> TASK TO CARRY OUT: From the first line of the data through the line containing "of human skin", return each line exactly.
━━━━━ SOURCE INFORMATION ━━━━━
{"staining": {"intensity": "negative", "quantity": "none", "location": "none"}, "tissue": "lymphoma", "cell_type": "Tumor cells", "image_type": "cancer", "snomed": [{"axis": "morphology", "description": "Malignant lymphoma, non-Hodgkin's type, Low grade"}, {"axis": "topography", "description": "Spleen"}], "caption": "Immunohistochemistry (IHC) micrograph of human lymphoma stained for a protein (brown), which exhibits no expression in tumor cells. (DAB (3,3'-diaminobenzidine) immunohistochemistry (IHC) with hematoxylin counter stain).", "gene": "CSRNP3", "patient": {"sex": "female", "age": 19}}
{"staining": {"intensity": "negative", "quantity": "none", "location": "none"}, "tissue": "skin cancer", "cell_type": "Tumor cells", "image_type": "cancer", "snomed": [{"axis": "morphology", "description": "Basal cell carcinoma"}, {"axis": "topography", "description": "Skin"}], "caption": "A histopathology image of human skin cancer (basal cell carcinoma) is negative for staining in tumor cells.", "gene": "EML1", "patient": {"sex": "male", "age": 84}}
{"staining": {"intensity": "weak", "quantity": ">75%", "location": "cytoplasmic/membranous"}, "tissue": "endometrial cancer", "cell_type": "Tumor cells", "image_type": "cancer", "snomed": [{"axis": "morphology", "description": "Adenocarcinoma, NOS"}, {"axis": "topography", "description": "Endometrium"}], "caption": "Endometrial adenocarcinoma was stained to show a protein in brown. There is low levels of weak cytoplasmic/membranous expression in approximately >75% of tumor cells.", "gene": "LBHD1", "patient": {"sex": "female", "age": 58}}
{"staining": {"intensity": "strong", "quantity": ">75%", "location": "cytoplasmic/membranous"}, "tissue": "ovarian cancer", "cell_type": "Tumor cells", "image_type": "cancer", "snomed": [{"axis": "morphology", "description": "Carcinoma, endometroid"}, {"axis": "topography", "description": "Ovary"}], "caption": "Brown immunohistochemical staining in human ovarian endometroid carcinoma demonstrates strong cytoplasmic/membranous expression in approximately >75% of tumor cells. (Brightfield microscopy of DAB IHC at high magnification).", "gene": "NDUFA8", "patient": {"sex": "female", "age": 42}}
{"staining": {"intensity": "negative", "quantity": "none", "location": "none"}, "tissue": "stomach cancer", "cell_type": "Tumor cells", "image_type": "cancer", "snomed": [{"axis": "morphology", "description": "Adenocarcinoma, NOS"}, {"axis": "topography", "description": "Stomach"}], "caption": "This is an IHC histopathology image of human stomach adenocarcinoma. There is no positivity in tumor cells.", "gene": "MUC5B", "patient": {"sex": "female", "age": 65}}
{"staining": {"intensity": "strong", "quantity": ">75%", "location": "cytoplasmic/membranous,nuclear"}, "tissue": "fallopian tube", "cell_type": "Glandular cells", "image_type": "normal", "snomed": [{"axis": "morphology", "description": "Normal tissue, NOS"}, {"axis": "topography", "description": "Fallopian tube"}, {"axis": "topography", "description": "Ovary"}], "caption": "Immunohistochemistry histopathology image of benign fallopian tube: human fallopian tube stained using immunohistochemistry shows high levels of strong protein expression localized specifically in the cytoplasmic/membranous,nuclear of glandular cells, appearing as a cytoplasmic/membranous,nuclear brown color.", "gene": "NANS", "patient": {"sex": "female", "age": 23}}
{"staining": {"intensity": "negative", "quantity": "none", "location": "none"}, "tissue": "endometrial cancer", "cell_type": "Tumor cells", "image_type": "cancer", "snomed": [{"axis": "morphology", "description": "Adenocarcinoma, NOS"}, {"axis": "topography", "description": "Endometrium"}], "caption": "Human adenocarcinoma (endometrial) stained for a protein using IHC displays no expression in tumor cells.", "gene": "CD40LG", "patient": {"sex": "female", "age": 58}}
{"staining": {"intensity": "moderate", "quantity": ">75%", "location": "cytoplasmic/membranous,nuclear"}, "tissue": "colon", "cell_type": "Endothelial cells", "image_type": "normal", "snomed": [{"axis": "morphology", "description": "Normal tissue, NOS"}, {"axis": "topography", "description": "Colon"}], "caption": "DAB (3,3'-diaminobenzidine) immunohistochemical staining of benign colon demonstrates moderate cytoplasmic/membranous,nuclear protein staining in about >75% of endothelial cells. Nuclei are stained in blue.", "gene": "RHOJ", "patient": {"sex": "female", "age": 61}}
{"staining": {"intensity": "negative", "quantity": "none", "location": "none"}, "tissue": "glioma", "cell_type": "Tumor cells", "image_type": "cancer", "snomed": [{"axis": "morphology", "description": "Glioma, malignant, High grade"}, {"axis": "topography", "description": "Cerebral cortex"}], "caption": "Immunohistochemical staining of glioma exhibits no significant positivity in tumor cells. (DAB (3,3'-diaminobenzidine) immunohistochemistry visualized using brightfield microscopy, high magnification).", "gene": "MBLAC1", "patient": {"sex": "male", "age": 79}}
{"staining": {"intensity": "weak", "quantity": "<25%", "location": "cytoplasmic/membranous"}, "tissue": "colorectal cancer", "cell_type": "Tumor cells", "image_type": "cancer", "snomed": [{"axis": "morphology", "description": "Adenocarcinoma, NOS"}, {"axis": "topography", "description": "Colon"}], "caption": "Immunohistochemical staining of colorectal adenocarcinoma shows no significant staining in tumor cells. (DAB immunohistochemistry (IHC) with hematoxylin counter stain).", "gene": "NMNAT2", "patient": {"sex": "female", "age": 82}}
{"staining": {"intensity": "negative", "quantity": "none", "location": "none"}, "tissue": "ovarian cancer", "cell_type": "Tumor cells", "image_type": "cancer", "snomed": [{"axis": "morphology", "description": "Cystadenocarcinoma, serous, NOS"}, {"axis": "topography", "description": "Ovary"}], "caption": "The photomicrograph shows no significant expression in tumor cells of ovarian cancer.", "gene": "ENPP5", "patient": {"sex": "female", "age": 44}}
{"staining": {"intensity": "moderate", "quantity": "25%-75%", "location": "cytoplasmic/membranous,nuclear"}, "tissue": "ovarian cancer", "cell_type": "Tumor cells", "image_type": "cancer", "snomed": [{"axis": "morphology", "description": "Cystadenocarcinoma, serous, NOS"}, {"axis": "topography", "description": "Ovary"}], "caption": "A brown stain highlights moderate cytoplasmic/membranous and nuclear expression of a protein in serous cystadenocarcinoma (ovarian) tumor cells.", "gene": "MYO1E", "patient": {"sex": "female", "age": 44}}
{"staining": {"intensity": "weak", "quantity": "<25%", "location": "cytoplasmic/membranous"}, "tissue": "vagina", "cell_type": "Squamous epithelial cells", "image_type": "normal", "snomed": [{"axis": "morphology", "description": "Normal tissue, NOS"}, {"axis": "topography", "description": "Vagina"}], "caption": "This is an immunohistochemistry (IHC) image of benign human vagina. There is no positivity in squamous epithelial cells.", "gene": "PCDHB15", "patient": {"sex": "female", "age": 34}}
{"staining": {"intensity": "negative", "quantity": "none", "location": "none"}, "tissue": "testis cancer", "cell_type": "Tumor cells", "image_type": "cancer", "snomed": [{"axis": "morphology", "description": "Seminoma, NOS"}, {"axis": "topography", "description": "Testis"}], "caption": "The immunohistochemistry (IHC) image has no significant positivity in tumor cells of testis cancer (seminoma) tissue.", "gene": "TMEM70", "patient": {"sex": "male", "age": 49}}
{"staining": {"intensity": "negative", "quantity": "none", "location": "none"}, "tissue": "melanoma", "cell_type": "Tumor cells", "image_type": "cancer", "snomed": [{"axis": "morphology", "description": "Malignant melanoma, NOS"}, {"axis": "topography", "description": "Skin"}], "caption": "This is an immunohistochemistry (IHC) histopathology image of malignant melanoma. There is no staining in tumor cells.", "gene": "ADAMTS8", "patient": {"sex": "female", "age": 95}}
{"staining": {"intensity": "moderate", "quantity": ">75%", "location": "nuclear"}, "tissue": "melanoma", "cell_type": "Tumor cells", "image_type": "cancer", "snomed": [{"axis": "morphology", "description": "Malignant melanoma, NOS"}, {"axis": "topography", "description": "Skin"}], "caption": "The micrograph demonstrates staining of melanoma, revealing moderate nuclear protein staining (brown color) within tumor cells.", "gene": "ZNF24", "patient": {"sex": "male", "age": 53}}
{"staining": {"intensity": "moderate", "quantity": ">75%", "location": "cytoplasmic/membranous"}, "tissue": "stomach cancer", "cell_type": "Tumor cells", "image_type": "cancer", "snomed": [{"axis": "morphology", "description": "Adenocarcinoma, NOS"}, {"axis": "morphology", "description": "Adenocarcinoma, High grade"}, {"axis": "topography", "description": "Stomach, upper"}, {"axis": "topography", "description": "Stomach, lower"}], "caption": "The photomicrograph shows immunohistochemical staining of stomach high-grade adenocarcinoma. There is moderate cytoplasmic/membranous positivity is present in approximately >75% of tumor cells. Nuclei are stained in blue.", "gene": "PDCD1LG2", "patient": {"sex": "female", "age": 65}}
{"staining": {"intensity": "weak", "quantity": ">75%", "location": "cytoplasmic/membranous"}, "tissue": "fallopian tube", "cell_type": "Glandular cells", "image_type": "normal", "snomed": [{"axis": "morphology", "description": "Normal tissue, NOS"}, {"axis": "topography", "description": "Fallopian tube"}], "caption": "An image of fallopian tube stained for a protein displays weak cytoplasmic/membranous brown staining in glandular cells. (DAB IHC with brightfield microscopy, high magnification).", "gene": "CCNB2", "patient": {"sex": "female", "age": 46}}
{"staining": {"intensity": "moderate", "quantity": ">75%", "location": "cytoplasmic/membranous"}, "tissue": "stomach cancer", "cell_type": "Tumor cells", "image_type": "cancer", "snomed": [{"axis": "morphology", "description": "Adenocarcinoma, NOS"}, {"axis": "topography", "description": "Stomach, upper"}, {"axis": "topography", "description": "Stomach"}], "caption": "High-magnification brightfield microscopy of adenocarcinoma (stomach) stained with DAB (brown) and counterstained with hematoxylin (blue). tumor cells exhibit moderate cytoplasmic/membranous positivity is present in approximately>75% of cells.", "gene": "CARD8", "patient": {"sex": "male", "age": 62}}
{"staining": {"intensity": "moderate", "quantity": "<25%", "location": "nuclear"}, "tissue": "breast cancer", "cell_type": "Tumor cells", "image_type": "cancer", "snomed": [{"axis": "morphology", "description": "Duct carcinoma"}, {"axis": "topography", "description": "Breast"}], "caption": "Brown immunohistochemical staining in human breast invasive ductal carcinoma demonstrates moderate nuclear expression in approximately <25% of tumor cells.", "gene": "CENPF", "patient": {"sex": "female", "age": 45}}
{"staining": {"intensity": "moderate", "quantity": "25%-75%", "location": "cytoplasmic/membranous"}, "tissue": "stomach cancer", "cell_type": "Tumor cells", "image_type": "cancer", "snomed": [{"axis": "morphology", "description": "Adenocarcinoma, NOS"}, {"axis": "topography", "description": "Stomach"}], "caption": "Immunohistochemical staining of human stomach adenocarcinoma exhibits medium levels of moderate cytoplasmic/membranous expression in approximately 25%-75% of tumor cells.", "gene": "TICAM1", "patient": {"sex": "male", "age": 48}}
━━━━━
> SOLUTION FOR THIS EXERCISE:
{"staining": {"intensity": "negative", "quantity": "none", "location": "none"}, "tissue": "lymphoma", "cell_type": "Tumor cells", "image_type": "cancer", "snomed": [{"axis": "morphology", "description": "Malignant lymphoma, non-Hodgkin's type, Low grade"}, {"axis": "topography", "description": "Spleen"}], "caption": "Immunohistochemistry (IHC) micrograph of human lymphoma stained for a protein (brown), which exhibits no expression in tumor cells. (DAB (3,3'-diaminobenzidine) immunohistochemistry (IHC) with hematoxylin counter stain).", "gene": "CSRNP3", "patient": {"sex": "female", "age": 19}}
{"staining": {"intensity": "negative", "quantity": "none", "location": "none"}, "tissue": "skin cancer", "cell_type": "Tumor cells", "image_type": "cancer", "snomed": [{"axis": "morphology", "description": "Basal cell carcinoma"}, {"axis": "topography", "description": "Skin"}], "caption": "A histopathology image of human skin cancer (basal cell carcinoma) is negative for staining in tumor cells.", "gene": "EML1", "patient": {"sex": "male", "age": 84}}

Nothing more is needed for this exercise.